Other highlights during the first decade of Pacific University’s Hillsboro Campus include:

  • The successful opening and operation of six outpatient clinics in Hillsboro (Dental, Diabetes, Ear, Eye, Physical Therapy, Psychology) that provide thousands of local residents with services while providing clinical experience opportunities for both CHP and College of Optometry students.
  • Partnerships with Virginia Garcia Memorial Health Center and Tuality Healthcare that have provided clinical opportunities for Pacific pharmacy, psychology and physician assistant students to develop their skills within the accepted model of standard care practices.
  • Establishment of the university’s first PhD clinical program (School of Graduate Psychology)
  • Establishment the School of Audiology (2011), only the second such program in Oregon.
  • Expansion of the Master in Healthcare Administration degree program into the School of Healthcare Administration and Leadership, which now offers a bachelor of health science degree, the university’s first online-only program, and will offer a low-residency PhD program beginning this fall.
  • Transition of the School of Occupational Therapy master’s degree to a doctoral program.
  • Launch of a master’s of athletic training degree within the School of Physical Therapy.
  • Completion of a major accreditation for all College of Health Professions programs (Audiology, Dental Hygiene Studies, Graduate Psychology, Healthcare Administration and Leadership, Occupational Therapy, Pharmacy, Physician Assistant Studies, Physical Therapy).
  • Consistent outstanding performance by College of Health Professions alumni, who regularly surpass national averages on their professional licensing tests.
  • Faculty publication of more than 300 peer-reviewed articles and procurement of more than $9 million in grants during the past year.
  • The university is one of only two liberal arts-based institutions on the Portland Business Journal’s top 25 list of Oregon colleges and universities in funds awarded by the National Institutes of Health.
  • College of Health Professions enrollment has doubled from 700 to 1,400 since 2006, and its alumni base has grown to nearly 5,000.
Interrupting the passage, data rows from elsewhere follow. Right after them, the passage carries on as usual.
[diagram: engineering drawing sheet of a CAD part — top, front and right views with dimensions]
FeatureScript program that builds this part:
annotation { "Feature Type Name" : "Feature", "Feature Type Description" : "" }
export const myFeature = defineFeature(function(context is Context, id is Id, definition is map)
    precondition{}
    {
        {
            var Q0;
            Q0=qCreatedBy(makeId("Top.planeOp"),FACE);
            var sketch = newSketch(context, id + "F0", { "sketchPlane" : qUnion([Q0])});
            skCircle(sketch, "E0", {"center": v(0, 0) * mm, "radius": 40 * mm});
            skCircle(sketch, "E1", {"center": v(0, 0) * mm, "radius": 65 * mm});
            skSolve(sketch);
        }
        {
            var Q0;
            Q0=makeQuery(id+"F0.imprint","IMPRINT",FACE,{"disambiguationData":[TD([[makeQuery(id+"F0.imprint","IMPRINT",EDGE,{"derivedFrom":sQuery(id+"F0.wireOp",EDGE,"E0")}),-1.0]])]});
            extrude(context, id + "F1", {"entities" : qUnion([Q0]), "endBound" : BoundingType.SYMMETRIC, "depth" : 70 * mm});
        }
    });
“We live our vision and we live your vision,” Barr-Gillespie said. “All of our health professions programs collaborate to train students to practice in healthcare teams — teams that focus on optimizing patient health outcomes. We envision healthcare transformation in our state, and in our mission — through educational programs, research and services we provide in Hillsboro, and to national and international communities.”

In her remarks, Hallick thanked predecessor Creighton, “who had both the vision and courage to lead the launch” of the university’s move to Hillsboro.

“It took a real vision of the future,” Hallick said.

“The collaborative civic partnership in Washington County is unparalleled — I’m very proud of it and grateful to you all.”